CA Drought

Water conservation on ag fields varies in Salinas Valley

Some keep a close eye on water usage, while other let it overflow

Water conservation in ag fields varies in Salinas Valley

SALINAS, Calif. - Every last drop of water is precious in California and here on the Central Coast, most of it goes to our multi-billion dollar agriculture industry.  But on Monday, we checked out one area some of you said may not be using water wisely.  During this devastating drought, we're taking a close look at how communities are trying to conserve, including in our fields.  We found out why some are wondering if growers need to conserve more water.

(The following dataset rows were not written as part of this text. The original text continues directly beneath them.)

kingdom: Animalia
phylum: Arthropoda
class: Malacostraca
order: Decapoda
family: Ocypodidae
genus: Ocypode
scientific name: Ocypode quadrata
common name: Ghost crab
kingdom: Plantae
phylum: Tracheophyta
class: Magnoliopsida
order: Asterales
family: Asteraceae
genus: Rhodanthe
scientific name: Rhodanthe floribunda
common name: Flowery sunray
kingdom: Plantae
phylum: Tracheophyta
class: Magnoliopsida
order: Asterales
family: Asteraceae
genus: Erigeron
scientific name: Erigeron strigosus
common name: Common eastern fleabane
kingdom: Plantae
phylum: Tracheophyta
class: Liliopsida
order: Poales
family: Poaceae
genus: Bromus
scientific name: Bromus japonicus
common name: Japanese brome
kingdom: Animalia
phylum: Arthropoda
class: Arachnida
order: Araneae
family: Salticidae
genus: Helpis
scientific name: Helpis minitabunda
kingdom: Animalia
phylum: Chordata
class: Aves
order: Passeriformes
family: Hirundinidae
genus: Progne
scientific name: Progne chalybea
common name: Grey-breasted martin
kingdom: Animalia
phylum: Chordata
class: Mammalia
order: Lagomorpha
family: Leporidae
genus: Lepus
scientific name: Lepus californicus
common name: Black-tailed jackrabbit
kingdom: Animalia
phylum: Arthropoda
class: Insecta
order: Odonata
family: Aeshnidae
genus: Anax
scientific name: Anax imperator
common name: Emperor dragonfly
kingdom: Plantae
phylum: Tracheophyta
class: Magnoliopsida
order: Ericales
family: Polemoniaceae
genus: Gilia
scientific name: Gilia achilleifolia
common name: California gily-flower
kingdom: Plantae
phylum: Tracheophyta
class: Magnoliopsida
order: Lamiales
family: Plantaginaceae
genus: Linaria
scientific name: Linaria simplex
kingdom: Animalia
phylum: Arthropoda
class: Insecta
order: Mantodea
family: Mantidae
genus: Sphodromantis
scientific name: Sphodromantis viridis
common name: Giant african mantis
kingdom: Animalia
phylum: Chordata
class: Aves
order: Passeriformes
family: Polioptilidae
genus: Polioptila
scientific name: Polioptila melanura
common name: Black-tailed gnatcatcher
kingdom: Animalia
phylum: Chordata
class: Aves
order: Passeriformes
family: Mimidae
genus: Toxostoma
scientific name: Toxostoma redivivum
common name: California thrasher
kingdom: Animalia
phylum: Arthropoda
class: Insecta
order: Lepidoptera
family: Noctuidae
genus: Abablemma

Some growers are conserving with drip irrigation pipes, used to move them around agriculture fields to water crops.  But sometimes water will overflow into ditches depending on who's managing the land and how closely they're watching.

"This is a farming industry and a farming community and we need all the water we can get and we need to put it to the best possible use that we can," said longtime Salinas resident Anson Spence.

Spence is talking about water seen in ditches along some Salinas Valley roads.

"At this time of the crisis of the drought, it's a shame to see one drop of it wasted," Spence said.

So we decided to find out if it's actually being wasted.

"The main effort has really been on the conservation and more efficient, irrigation methods. people have figured out how to use drip irrigation on many different crops where it hasn't been used before," said Monterey County Assistant Agriculture Commissioner Bob Roach.

An irrigation specialist we talked to and who wants to remain anonymous, said some growers conserve, while some water their crops for too long.  But just because runoff from ag fields may pool up in ditches, doesn't mean its going to waste.  The ag commission said a lot of it seeps back down into the ground.

Replenishing groundwater is a key factor in making sure there's enough water to go around.  The ag commission said some ditch water gets recycled, but it can't go back on crops.

"In some cases there are ponds where it's collected.  But for food and safety reasons, they are limited in how they can used that water," Roach said.

As for rules or penalties for using too much water, the ag commission said there aren't any. 

The irrigation specialist also said some growers will water for an hour or two at a time during planting, to get everything done faster.  But in the end sometimes it's hard to prevent the soil from becoming over saturated.